TAMPA — Add three more positions and one more competition to Isiah Kiner-Falefa’s camp.
Ostensibly still in the shortstop debate, Kiner-Falefa will be thrown all around the outfield and might be entered into the center field derby.
As the Yankees tinker with Kiner-Falefa’s role and test whether their 2022 shortstop can be a super utilityman, they first will get a glimpse of IKF’s abilities in center field.
With Harrison Bader’s oblique strain expected to keep the everyday center fielder out for about six weeks, the Yankees will need capable center fielders to begin the season.
Aaron Boone is not ruling out that when real games begin in just over two weeks, Kiner-Falefa could be thrust into center field.
“It’s possible,” the Yankees manager said before the Yankees faced the Blue Jays at Steinbrenner Field on Tuesday. “I think he’d be natural out there. The ability to move around [and with] his speed and his athleticism.”
Kiner-Falefa shagged fly balls in the outfield before the game and is expected to get his first Grapefruit League action in center this weekend.
He will play third base Wednesday, the Yankees shifting him everywhere to see if they can develop a second Oswaldo Cabrera: a player who can be plugged in at just about any spot.
The Yankees also will try Kiner-Falefa in the corner outfield.
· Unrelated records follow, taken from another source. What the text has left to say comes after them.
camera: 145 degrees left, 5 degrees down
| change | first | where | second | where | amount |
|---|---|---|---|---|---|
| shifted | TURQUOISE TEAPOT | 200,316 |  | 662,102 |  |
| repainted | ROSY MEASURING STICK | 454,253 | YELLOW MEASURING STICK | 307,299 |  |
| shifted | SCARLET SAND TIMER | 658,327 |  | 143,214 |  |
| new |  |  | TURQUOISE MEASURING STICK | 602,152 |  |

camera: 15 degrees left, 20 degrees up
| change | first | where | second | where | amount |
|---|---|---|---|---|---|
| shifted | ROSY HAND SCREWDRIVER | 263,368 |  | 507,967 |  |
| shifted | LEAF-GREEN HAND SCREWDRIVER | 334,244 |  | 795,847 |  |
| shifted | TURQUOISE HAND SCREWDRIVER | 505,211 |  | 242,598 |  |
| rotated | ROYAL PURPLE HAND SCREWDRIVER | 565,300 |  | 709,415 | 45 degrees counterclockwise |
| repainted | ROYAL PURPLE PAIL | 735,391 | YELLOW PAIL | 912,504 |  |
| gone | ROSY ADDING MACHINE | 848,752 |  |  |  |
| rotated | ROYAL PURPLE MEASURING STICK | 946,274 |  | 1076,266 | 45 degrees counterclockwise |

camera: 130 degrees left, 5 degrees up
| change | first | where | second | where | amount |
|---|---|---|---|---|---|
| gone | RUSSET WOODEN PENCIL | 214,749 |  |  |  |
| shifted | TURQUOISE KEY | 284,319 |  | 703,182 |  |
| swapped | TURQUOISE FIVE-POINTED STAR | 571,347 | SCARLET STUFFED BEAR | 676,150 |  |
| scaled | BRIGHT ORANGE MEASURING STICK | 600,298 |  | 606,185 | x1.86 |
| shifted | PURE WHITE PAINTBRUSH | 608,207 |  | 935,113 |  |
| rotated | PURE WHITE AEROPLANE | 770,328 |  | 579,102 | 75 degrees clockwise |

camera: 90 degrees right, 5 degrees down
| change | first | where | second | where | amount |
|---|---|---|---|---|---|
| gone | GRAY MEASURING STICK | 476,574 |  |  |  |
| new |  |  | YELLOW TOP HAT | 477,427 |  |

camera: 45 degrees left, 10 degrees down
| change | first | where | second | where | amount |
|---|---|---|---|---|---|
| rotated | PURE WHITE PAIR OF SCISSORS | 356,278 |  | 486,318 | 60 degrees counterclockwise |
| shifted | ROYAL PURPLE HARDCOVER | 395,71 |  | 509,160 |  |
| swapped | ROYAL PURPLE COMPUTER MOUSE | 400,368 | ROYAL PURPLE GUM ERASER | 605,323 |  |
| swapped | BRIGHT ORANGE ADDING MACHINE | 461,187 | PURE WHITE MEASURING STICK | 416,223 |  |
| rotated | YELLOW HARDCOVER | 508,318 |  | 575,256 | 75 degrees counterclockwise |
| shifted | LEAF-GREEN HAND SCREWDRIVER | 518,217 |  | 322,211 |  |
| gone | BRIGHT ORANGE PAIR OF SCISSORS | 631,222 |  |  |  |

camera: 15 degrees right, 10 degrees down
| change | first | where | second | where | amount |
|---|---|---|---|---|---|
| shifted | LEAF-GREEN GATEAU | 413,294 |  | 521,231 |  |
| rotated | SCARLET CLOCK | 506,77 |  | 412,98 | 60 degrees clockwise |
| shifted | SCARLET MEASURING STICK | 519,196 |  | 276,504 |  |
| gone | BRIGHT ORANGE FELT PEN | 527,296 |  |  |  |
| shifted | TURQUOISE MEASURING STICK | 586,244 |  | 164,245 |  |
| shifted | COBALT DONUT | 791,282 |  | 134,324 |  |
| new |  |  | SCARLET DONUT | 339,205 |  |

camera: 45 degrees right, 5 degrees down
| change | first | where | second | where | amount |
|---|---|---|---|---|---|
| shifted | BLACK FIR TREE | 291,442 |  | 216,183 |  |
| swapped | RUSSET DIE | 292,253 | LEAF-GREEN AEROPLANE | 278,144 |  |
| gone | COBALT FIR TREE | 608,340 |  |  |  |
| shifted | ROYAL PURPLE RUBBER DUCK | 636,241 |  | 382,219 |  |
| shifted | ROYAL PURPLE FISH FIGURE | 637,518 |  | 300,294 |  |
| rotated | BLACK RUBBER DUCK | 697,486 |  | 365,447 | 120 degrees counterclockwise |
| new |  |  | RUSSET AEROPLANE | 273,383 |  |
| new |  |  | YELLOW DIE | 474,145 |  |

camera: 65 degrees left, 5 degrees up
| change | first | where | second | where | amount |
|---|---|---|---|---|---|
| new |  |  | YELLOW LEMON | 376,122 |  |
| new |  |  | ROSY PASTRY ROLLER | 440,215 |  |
The shortstop battle may be down to Oswald Peraza and Anthony Volpe, but the center-field competition is much more open.
There is not an obvious answer to the Yankees’ center-field problem, but there are a lot of possibilities beyond Kiner-Falefa:
The Yankees acquired Bader last season in part to lighten Judge’s load in the field, preferring he play a less-demanding corner-outfield spot.
He still likely will see time in the middle of the outfield, but the Yankees would prefer not playing him there every day.
Judge has yet to play center field in the spring.
“I wouldn’t really hesitate to put him [at center]. Not that I really want to do it,” Boone said. “He can go play center Opening Day having not done it [in the Grapefruit League] and be fine. He and I have talked about that.”
The former top prospect manned center field Tuesday and might be the strongest outfield defender behind Bader.
But the 25-year-old Florial has never hit in the majors and has not hit in camp, entering play 3-for-24 with a double, 11 strikeouts and five steals.
Florial is out of minor league options. If he does not make the Yankees’ roster out of camp, he would be exposed to waivers.
In major league camp as a non-roster invite, Ortega has impressed as a quick defender capable of playing all three outfield spots and a lefty hitter known for hitting opposing righties well.
Boone has called the 31-year-old “one of the guys that’s stood out to me.” Ortega was terrific with the Cubs in 2021, when he posted an .823 OPS with 11 home runs and 12 steals in 103 games, before taking a step back last season (.688 OPS).
“It was consistency in my at-bats. I was missing my pitch in the 2022 season,” Ortega said in explaining the drop-off. “Those  numbers can come back.”
The 33-year-old has been competing for the left-field job, but he might be a part of this competition, too.
Hicks has played center field twice this spring and appeared in 64 games in center last season.
As his offense plunged last season and the Yankee Stadium fans turned on him, his defense suffered, too.
Still, Boone has said Hicks can be a legitimate major league center fielder.
The bigger question will be whether the switch hitter can get his bat going after he finished last season with a .642 OPS.
Cabrera is battling with Hicks in left field after coming up through the system as an infielder. Like Kiner-Falefa, Cabrera is trying to learn center field and has appeared there in one Grapefruit League game.
Cabrera, who is 7-for-28 (.250) with two walks and a pair of homers during a nice spring, likely will keep moving around but could see regular-season time in center.
“[Kiner-Falefa] and Oswaldo I think generally have the ability to play a lot of positions. Not just in a pinch, but potentially really well,” Boone said.